During the COVID-19 pandemic, cases of suspected encephalitis/meningitis have been reported, indicating the possible involvement of COVID-19 in the central nervous system. The frequency of seizures in hospitalized patients with COVID-19 varies in different case series. An earlier multicentric report including 304 patients from China did not observe seizures in any patient (1). Other studies were conducted as follows: (1) March 2020 in Spain (841 COVID-19 patients); (2) between January and June 2020 in the USA (40,469 patients); (3) between February and December 2020 in Iran (5,872 patients). The seizure rates were reported at 0.7%, 0.6%, and 0.8%, respectively (2,3,4). Laboratory investigations have shown that leptomeningeal contrast enhancement is uncommon and that CSF findings, including rtPCR, may be normal.

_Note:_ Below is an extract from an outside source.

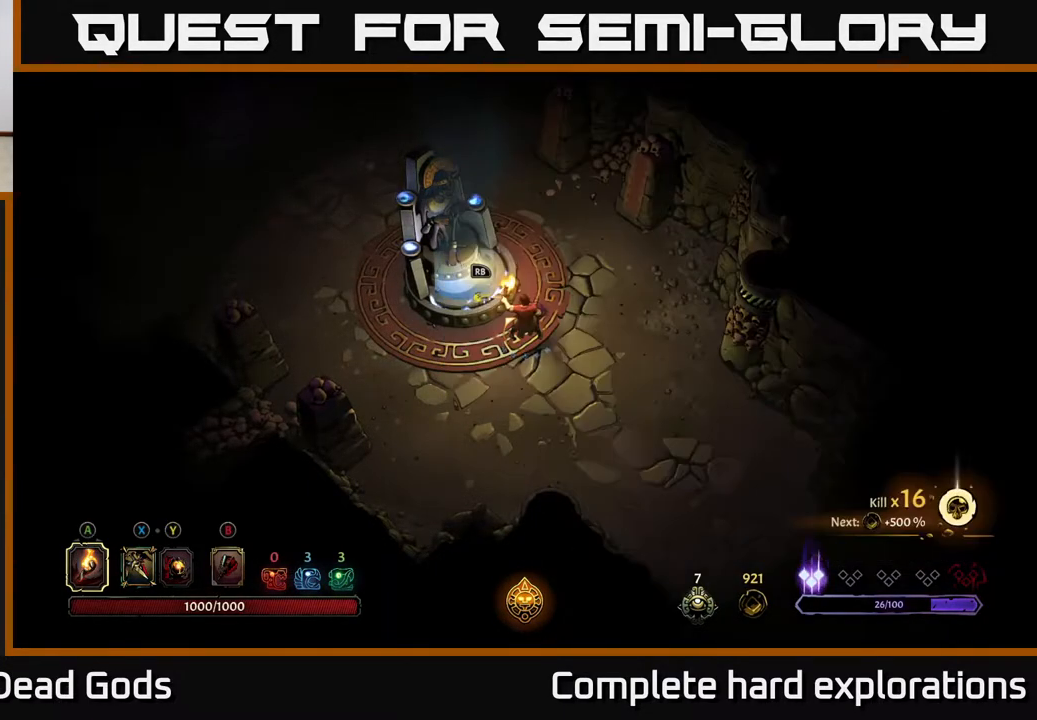
{"buttons": [], "left_stick": "center", "right_stick": "center", "events": [[17, "SELECT", "up"], [250, "R1", "down"], [350, "R1", "up"]]}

The pathophysiology of seizures in patients with COVID-19 can be multifactorial and has led to ongoing discussion in the literature. Acute seizures may occur as a result of other systemic complications of COVID-19 resulting from hypoxia, inflammation, or metabolic disorders (e.g., multi-organ failure, electrolyte abnormalities, and potential drug toxicity) (2). Both above-mentioned patients received hydroxychloroquine treatment, which has been indicated to lower the seizure threshold; however, recent publications have failed to detect substantial evidence that hydroxychloroquine increases seizure risk. On the other hand, the occurrence of new-onset seizures in some patients without a precipitating factor has led to the hypothesis that infection may be responsible in at least some cases of COVID-19 (2). Currently, numerous reports suggest a negative PCR result in CSF as being a rule rather than an exception (5); this may be due to different reasons, such as variable viral shedding, lower test sensitivity early in the disease, and improper clinical sampling.
Meningitis/meningoencephalitis-related seizures may occur in patients with COVID-19. The rapid and complete improvement of these patients’ medical state suggests that a secondary immunological mechanism may be responsible, rather than viral invasion of the CNS. The follow up conducted with the patients suggests that this is a self-limited condition without long-term seizure recurrence.